Annotation records:

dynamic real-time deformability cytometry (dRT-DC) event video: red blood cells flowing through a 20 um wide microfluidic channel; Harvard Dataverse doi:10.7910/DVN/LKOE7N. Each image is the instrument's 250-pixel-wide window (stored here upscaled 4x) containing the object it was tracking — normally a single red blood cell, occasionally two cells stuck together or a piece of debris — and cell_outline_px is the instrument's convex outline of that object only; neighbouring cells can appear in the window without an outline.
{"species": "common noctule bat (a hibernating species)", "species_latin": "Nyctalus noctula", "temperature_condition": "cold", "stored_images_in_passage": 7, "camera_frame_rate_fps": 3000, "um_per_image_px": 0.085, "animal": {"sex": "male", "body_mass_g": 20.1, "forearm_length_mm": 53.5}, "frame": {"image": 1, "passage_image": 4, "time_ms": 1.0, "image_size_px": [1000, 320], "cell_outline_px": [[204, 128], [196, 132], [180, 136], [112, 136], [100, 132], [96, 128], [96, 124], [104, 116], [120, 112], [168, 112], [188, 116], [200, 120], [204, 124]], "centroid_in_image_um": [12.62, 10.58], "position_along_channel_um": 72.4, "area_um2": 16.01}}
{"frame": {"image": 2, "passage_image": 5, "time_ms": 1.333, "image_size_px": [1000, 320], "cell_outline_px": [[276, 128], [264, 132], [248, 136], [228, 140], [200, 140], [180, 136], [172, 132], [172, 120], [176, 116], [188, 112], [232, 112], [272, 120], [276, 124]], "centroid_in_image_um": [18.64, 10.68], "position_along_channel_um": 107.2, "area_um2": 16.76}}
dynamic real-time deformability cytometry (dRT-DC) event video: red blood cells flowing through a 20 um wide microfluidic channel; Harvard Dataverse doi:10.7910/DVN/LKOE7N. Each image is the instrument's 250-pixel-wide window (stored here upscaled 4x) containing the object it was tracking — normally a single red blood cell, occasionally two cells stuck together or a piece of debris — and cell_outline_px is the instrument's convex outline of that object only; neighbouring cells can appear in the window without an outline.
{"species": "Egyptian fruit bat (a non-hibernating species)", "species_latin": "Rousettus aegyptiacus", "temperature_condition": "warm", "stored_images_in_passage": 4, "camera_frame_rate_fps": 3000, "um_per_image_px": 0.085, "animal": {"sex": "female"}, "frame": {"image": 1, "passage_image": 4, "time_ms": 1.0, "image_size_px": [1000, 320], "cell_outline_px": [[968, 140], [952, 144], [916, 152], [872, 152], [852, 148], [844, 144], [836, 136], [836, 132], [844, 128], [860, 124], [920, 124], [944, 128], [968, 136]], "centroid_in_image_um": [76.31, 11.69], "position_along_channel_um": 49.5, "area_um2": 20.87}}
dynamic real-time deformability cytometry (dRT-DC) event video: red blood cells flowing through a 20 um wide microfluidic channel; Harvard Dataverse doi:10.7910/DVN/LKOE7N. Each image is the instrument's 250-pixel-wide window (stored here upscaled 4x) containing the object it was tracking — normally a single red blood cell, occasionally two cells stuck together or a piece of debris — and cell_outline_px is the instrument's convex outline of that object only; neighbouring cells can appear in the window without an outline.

▸ AIM OF THE EXERCISE:
Transcribe each entry precisely, missing none.

▸ SOLUTION TO THE PROBLEM:
dynamic real-time deformability cytometry (dRT-DC) event video: red blood cells flowing through a 20 um wide microfluidic channel; Harvard Dataverse doi:10.7910/DVN/LKOE7N. Each image is the instrument's 250-pixel-wide window (stored here upscaled 4x) containing the object it was tracking — normally a single red blood cell, occasionally two cells stuck together or a piece of debris — and cell_outline_px is the instrument's convex outline of that object only; neighbouring cells can appear in the window without an outline.
{"species": "common noctule bat (a hibernating species)", "species_latin": "Nyctalus noctula", "temperature_condition": "cold", "stored_images_in_passage": 7, "camera_frame_rate_fps": 3000, "um_per_image_px": 0.085, "animal": {"sex": "male", "body_mass_g": 20.1, "forearm_length_mm": 53.5}, "frame": {"image": 1, "passage_image": 4, "time_ms": 1.0, "image_size_px": [1000, 320], "cell_outline_px": [[204, 128], [196, 132], [180, 136], [112, 136], [100, 132], [96, 128], [96, 124], [104, 116], [120, 112], [168, 112], [188, 116], [200, 120], [204, 124]], "centroid_in_image_um": [12.62, 10.58], "position_along_channel_um": 72.4, "area_um2": 16.01}}
{"frame": {"image": 2, "passage_image": 5, "time_ms": 1.333, "image_size_px": [1000, 320], "cell_outline_px": [[276, 128], [264, 132], [248, 136], [228, 140], [200, 140], [180, 136], [172, 132], [172, 120], [176, 116], [188, 112], [232, 112], [272, 120], [276, 124]], "centroid_in_image_um": [18.64, 10.68], "position_along_channel_um": 107.2, "area_um2": 16.76}}
dynamic real-time deformability cytometry (dRT-DC) event video: red blood cells flowing through a 20 um wide microfluidic channel; Harvard Dataverse doi:10.7910/DVN/LKOE7N. Each image is the instrument's 250-pixel-wide window (stored here upscaled 4x) containing the object it was tracking — normally a single red blood cell, occasionally two cells stuck together or a piece of debris — and cell_outline_px is the instrument's convex outline of that object only; neighbouring cells can appear in the window without an outline.
{"species": "Egyptian fruit bat (a non-hibernating species)", "species_latin": "Rousettus aegyptiacus", "temperature_condition": "warm", "stored_images_in_passage": 4, "camera_frame_rate_fps": 3000, "um_per_image_px": 0.085, "animal": {"sex": "female"}, "frame": {"image": 1, "passage_image": 4, "time_ms": 1.0, "image_size_px": [1000, 320], "cell_outline_px": [[968, 140], [952, 144], [916, 152], [872, 152], [852, 148], [844, 144], [836, 136], [836, 132], [844, 128], [860, 124], [920, 124], [944, 128], [968, 136]], "centroid_in_image_um": [76.31, 11.69], "position_along_channel_um": 49.5, "area_um2": 20.87}}
dynamic real-time deformability cytometry (dRT-DC) event video: red blood cells flowing through a 20 um wide microfluidic channel; Harvard Dataverse doi:10.7910/DVN/LKOE7N. Each image is the instrument's 250-pixel-wide window (stored here upscaled 4x) containing the object it was tracking — normally a single red blood cell, occasionally two cells stuck together or a piece of debris — and cell_outline_px is the instrument's convex outline of that object only; neighbouring cells can appear in the window without an outline.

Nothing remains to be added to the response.